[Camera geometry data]
————————

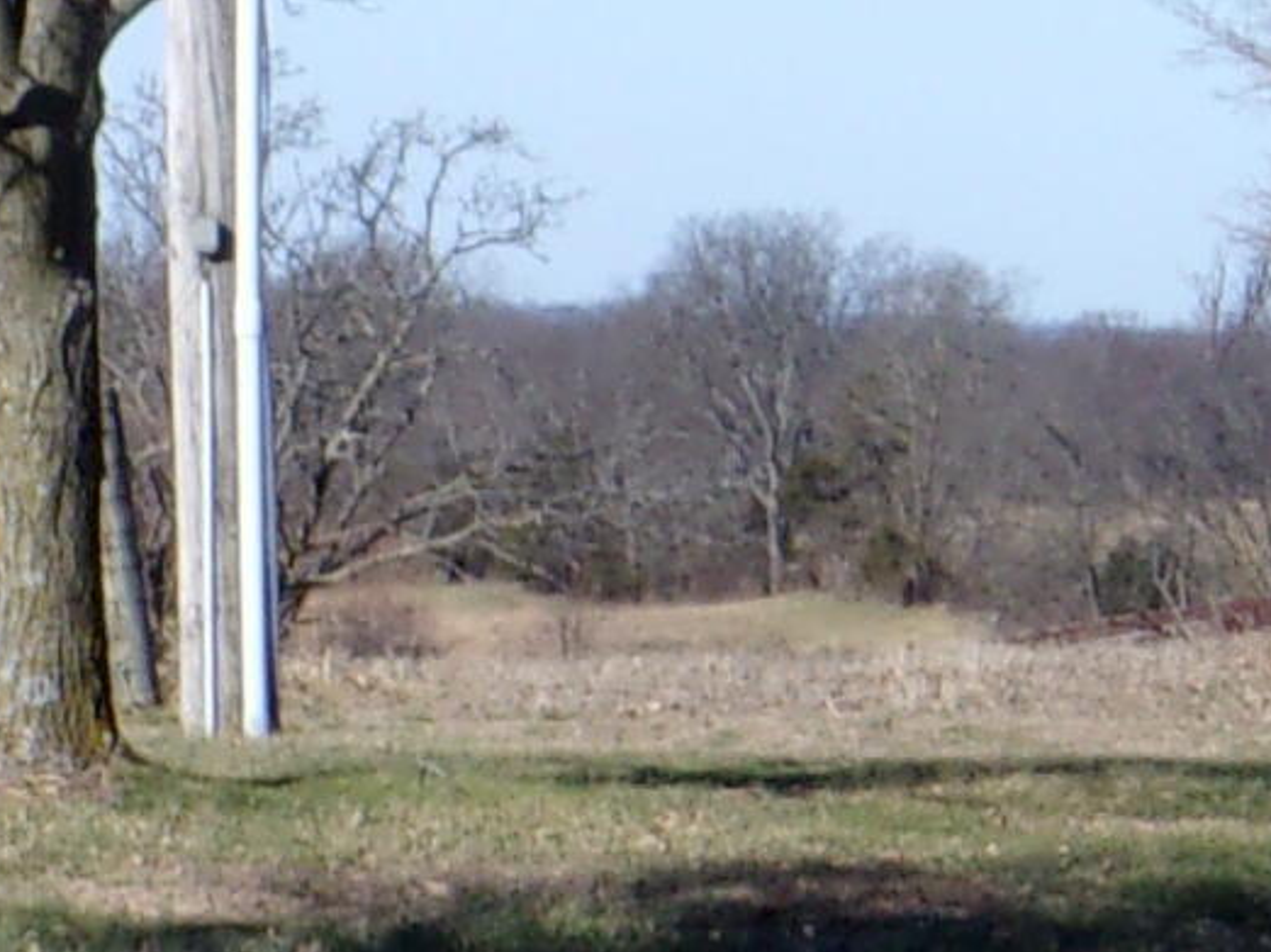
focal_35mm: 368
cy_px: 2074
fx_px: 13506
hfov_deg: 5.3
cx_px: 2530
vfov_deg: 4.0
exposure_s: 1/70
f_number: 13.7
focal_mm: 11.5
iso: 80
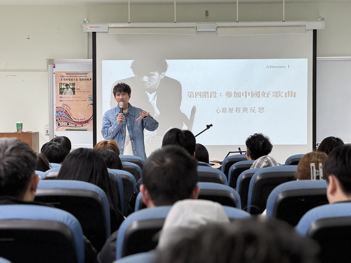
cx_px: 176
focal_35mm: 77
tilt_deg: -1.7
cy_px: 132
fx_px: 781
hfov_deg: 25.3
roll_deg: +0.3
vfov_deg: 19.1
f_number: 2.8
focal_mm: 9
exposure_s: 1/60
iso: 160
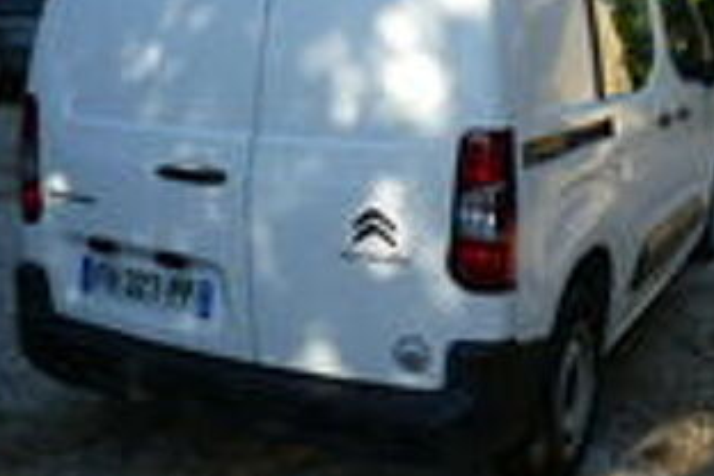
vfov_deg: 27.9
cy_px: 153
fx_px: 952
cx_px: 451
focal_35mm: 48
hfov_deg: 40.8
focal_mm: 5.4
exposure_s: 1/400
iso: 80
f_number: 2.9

————————

• [Task to complete]
Give the entries again, exactly and in full, with no image included.

• [Written response]
focal_35mm: 368
cy_px: 2074
fx_px: 13506
hfov_deg: 5.3
cx_px: 2530
vfov_deg: 4.0
exposure_s: 1/70
f_number: 13.7
focal_mm: 11.5
iso: 80
cx_px: 176
focal_35mm: 77
tilt_deg: -1.7
cy_px: 132
fx_px: 781
hfov_deg: 25.3
roll_deg: +0.3
vfov_deg: 19.1
f_number: 2.8
focal_mm: 9
exposure_s: 1/60
iso: 160
vfov_deg: 27.9
cy_px: 153
fx_px: 952
cx_px: 451
focal_35mm: 48
hfov_deg: 40.8
focal_mm: 5.4
exposure_s: 1/400
iso: 80
f_number: 2.9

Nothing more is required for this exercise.